Reading passage:
***

Bins will be placed at transfer center as soon as DOE gives thumbs up

DAYTON—When the Columbia County Commissioners met last week, Public Works Director Andrew Woods gave an update on progress toward reinstating the county’s recycling program.

“The grant funds are there,” he said.

Woods said his department is waiting for the “thumbs up” from the state Department of Ecology so bids can be solicited for some fencing that needs to be done, before the county can accept recyclables at the new recycling station at the county’s transfer facility.

“We’re waiting to hear back. As soon as they say ‘yes’ we will get the fence installed and get the containers down there, ASAP,” Woods said.

Woods said Basin Disposal, Inc. will provide separate containers for each type of recyclable, and there should be adequate signage explaining which containers to use. BDI will take the recyclables for processing, Woods said.

Going forward, the county will not get paid as well as it was, Woods said. Until recently, China has been buying the lion’s share of recyclables, but it is no longer buying them in the same quantities.

“China is not purchasing, and what they are purchasing they have put such stringent contamination rules on it, nobody can meet it,” he said.

For instance, China will only take cardboard containing 2.5% or less of contaminant. In the past the amount the county got paid for corrugated cardboard has made up for any financial losses, Woods said.

The county relies on the DOE’s solid waste/ecology grant, which pays for 75% of the total costs of the recycling program. But the county is on the hook for the remainder.

The recycling program was suspended in 2017 when the DOE said there would be no reimbursement of costs associated with it, as long as the state was operating without passage of a capital budget. The state’s $4.2 billion capital budget was signed by the governor last month.

***

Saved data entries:
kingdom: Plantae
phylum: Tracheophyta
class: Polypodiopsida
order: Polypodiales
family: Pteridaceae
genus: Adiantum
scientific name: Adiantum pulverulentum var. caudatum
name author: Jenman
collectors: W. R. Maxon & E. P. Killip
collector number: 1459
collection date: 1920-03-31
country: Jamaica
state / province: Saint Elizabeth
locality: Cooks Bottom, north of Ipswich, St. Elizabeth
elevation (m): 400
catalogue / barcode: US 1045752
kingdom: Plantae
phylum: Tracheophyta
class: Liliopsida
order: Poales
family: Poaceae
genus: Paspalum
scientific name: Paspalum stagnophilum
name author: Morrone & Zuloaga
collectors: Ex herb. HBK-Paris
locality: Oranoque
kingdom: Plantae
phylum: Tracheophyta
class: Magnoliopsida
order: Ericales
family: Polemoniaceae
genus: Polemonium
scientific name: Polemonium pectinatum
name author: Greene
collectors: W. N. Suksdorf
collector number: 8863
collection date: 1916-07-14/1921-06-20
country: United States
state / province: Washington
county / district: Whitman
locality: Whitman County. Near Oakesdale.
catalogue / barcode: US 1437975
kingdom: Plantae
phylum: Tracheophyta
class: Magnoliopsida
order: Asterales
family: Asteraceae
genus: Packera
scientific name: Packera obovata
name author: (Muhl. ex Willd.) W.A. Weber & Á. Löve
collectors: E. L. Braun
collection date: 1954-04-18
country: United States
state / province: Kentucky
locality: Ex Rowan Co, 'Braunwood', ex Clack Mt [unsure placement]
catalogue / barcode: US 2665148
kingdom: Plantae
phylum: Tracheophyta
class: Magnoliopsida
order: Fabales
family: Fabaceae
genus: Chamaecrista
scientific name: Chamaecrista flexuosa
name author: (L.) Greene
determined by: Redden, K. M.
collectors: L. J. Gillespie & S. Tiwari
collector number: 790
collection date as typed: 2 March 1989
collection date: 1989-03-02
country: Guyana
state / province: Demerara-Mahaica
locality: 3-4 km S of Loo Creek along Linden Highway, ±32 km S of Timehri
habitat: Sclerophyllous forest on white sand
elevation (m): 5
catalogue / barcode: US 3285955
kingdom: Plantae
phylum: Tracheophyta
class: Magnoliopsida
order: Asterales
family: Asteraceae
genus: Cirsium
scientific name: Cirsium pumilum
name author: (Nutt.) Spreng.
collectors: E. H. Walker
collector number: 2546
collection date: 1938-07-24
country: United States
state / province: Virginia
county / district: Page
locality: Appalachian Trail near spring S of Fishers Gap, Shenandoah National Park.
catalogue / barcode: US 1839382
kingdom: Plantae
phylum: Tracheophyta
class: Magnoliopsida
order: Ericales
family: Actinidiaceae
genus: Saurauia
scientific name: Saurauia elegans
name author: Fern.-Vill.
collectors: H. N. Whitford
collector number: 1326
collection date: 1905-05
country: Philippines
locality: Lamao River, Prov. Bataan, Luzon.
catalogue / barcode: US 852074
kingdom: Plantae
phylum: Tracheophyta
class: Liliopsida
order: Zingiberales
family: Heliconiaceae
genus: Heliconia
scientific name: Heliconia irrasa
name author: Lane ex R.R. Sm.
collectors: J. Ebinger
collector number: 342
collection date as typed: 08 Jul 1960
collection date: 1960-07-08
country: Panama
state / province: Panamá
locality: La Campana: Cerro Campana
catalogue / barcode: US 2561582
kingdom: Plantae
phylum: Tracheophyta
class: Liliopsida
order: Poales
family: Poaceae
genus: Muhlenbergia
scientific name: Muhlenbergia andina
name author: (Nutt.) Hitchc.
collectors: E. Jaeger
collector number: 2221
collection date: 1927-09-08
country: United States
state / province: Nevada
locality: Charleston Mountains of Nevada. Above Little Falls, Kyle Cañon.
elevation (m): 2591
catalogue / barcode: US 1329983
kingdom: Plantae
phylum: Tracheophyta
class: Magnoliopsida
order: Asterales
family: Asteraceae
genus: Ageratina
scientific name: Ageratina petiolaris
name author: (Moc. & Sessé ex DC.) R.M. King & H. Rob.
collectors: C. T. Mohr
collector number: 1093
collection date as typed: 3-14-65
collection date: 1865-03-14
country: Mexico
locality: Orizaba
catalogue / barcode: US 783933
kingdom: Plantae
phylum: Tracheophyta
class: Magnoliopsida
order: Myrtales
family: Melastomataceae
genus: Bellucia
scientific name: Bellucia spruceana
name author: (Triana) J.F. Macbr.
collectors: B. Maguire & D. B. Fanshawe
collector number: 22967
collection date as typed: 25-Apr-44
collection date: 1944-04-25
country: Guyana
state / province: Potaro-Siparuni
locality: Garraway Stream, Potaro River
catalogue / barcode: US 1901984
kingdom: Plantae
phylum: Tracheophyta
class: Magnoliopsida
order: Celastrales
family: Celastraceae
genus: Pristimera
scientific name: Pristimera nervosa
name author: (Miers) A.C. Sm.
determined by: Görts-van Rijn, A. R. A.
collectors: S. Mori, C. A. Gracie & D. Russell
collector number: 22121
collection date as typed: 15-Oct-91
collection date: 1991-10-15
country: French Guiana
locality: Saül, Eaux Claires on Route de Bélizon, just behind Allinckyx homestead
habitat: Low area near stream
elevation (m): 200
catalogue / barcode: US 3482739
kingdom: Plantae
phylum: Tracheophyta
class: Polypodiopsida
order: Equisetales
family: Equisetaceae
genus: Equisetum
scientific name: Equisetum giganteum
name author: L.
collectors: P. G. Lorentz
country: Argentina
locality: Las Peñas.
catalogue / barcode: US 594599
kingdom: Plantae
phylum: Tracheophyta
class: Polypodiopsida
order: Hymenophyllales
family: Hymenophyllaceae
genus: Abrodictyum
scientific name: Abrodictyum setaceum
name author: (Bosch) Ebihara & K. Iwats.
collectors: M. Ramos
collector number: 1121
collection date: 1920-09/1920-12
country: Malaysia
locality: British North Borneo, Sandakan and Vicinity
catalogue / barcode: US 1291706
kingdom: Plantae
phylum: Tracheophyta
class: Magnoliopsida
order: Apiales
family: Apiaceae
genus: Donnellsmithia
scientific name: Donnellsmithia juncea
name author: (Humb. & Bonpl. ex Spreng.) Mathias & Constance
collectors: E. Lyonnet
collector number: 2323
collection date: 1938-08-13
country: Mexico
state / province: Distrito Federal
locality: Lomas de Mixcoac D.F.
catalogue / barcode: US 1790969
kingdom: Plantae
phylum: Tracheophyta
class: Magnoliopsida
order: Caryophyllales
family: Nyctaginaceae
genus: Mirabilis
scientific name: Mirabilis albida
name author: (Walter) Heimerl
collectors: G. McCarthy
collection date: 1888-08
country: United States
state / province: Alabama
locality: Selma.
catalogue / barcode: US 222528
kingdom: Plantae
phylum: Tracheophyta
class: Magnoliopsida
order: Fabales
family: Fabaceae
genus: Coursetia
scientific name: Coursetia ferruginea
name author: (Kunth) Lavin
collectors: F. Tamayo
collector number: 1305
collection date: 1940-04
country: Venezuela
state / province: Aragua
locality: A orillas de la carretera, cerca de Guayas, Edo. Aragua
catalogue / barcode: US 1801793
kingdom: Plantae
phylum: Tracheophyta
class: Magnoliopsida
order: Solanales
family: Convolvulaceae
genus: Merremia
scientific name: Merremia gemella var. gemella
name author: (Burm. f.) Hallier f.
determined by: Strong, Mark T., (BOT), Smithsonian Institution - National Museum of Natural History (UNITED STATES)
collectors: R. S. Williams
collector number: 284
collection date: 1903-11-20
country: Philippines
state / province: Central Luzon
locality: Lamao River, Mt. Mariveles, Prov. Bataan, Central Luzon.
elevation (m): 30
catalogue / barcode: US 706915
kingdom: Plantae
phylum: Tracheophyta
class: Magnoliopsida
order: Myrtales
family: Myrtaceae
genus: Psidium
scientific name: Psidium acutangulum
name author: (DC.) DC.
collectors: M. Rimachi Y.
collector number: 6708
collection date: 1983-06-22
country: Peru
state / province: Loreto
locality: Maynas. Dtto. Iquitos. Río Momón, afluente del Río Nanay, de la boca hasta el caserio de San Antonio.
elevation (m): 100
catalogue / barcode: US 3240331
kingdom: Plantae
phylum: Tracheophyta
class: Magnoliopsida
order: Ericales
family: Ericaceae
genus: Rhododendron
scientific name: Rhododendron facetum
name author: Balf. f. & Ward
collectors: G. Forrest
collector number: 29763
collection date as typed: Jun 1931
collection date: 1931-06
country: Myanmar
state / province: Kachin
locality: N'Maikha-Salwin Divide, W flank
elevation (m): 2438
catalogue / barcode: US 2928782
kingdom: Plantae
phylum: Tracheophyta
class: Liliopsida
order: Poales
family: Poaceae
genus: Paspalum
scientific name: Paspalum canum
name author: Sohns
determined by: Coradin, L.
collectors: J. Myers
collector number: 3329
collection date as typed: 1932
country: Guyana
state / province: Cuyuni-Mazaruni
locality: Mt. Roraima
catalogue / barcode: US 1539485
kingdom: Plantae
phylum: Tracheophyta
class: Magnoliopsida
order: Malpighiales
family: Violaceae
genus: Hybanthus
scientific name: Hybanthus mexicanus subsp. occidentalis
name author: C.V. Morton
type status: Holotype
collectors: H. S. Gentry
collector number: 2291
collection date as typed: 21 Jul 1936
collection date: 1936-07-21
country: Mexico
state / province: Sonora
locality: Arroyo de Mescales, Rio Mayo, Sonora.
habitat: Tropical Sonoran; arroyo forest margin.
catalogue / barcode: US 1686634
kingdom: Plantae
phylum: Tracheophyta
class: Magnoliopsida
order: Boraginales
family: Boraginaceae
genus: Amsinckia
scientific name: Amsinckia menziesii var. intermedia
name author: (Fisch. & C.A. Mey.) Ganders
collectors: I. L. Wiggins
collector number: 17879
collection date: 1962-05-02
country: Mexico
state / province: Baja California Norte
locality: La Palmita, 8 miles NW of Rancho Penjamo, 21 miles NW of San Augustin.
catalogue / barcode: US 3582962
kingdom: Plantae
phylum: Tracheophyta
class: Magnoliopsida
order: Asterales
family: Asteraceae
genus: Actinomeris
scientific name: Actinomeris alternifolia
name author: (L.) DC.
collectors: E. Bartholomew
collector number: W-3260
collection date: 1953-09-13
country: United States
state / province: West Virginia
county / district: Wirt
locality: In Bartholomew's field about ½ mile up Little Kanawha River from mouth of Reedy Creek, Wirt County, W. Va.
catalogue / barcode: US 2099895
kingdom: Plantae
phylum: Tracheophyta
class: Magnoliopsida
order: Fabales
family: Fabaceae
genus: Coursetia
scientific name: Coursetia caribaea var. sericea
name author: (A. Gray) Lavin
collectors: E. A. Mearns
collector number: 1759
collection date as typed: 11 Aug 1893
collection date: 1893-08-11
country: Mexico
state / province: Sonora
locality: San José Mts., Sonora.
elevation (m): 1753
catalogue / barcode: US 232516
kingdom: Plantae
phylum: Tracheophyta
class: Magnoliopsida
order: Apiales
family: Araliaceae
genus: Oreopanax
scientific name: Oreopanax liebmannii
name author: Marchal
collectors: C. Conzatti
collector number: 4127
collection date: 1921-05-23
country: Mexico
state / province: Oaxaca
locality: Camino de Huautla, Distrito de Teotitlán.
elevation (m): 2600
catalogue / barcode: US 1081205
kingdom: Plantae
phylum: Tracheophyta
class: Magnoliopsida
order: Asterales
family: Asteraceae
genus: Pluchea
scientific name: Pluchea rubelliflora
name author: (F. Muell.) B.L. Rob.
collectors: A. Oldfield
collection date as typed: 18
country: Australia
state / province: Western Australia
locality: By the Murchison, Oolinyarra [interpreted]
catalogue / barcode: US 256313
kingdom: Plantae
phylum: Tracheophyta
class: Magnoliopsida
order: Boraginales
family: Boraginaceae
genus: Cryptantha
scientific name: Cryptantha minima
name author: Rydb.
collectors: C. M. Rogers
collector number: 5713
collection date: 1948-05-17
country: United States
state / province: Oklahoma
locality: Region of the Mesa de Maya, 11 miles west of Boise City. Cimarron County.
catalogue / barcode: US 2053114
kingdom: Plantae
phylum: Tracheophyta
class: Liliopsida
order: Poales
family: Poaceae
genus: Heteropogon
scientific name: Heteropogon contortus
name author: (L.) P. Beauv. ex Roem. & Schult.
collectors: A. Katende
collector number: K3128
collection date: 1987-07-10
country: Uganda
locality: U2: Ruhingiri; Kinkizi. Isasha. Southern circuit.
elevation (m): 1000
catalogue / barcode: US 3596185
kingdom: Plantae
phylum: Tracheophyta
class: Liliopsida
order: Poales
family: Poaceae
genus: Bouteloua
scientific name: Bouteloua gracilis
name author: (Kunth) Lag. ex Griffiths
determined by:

***

Given task 1: According to the recycling article, what share of the recycling program's total costs does the Department of Ecology grant pay?
Given task 2: List every percentage and dollar amount that appears in the recycling article.
Given task 3: For each statement, say whether it agrees with the recycling article, and quote the words that decide it. (a) Basin Disposal, Inc. will supply a single container for all recyclables. (b) The recycling program was suspended in 2017. (c) China will accept cardboard containing up to 5% contaminant.

Solution 1: 75%

Solution 2: 2.5%, 75%, $4.2 billion

Solution 3:
(a) No: "will provide separate containers for each type of recyclable"
(b) Yes: "The recycling program was suspended in 2017"
(c) No: "China will only take cardboard containing 2.5% or less of contaminant"